"Then this side of the door is mine and I can pound on it, for the same reason."

Mr. Penrose sneered in the darkness: "I suppose you're some sour old maid—you sound like it."

"And no doubt you're a Methuselah with dyspepsia!"

Wallie smote the pillow gleefully—old Mr. Penrose's collection of bottles and boxes and tablets for indigestion were a byword.

"We will see about this in the morning," said Mr. Penrose, significantly. "I have been coming to this hotel for twenty-eight years——"

"It's nothing to boast of," the voice interrupted. "I shouldn't, if I had so little originality."

Mr. Penrose, seeming to realize that the woman would have the last word if the dialogue lasted until morning, ended it with a loud snort of derision.

He was so wrought up by the controversy that he was unable to compose himself immediately, but lay awake for an hour framing a speech for Mr. Cone, the proprietor, which was in the nature of an ultimatum. Either the woman must move, or he would—but the latter he considered a remote possibility, since he realized fully that a multi-millionaire, socially well connected, is an asset which no hotel will dispense with lightly.
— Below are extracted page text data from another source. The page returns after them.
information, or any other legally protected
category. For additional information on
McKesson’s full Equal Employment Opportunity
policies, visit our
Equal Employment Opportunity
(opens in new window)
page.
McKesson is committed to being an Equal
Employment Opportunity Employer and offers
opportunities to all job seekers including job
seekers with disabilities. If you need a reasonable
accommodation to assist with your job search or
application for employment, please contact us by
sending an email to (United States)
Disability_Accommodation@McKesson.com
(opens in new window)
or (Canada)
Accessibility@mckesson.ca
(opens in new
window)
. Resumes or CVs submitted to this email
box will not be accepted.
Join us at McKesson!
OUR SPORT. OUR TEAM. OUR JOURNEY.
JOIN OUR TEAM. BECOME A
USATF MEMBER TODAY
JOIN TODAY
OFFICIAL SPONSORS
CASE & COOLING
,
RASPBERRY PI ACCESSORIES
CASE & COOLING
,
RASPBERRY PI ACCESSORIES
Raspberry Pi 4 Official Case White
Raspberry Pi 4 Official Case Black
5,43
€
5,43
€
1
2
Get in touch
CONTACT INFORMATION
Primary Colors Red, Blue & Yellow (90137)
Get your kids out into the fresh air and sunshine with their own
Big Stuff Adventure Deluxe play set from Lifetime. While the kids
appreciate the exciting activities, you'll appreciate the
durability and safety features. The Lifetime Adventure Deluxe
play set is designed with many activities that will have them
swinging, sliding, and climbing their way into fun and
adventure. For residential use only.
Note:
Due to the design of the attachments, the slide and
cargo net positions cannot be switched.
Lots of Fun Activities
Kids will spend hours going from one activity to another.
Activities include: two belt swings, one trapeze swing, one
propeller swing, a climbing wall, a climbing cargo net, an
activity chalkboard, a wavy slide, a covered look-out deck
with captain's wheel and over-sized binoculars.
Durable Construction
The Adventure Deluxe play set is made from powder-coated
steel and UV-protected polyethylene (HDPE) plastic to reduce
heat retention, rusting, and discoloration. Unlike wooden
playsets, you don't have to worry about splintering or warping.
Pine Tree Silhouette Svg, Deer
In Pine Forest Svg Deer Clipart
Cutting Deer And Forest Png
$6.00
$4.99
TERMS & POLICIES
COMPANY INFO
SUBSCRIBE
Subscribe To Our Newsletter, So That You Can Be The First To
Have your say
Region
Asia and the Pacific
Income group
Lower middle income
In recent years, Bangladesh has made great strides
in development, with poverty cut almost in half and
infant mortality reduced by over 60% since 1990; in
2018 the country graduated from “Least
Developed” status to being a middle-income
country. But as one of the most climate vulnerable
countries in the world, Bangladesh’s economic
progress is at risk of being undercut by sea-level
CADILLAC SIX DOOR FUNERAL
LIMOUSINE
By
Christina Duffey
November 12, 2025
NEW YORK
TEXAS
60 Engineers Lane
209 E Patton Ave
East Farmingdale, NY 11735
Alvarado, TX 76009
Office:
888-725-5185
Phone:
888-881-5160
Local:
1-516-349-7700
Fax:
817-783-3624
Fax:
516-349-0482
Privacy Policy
The frequency with which Mr. Penrose had presumed upon this knowledge had much to do with Wallie's delight as he had listened to the encounter.

Dropping back upon his pillow, the young man mildly wondered about the woman next door to him. She must have come in on the evening train while he was at the moving pictures, and retired immediately. Very likely she was, as Mr. Penrose asserted, some acrimonious spinster, but, at any rate, she had temporarily silenced the rich old tyrant of whom all the hotel stood in awe.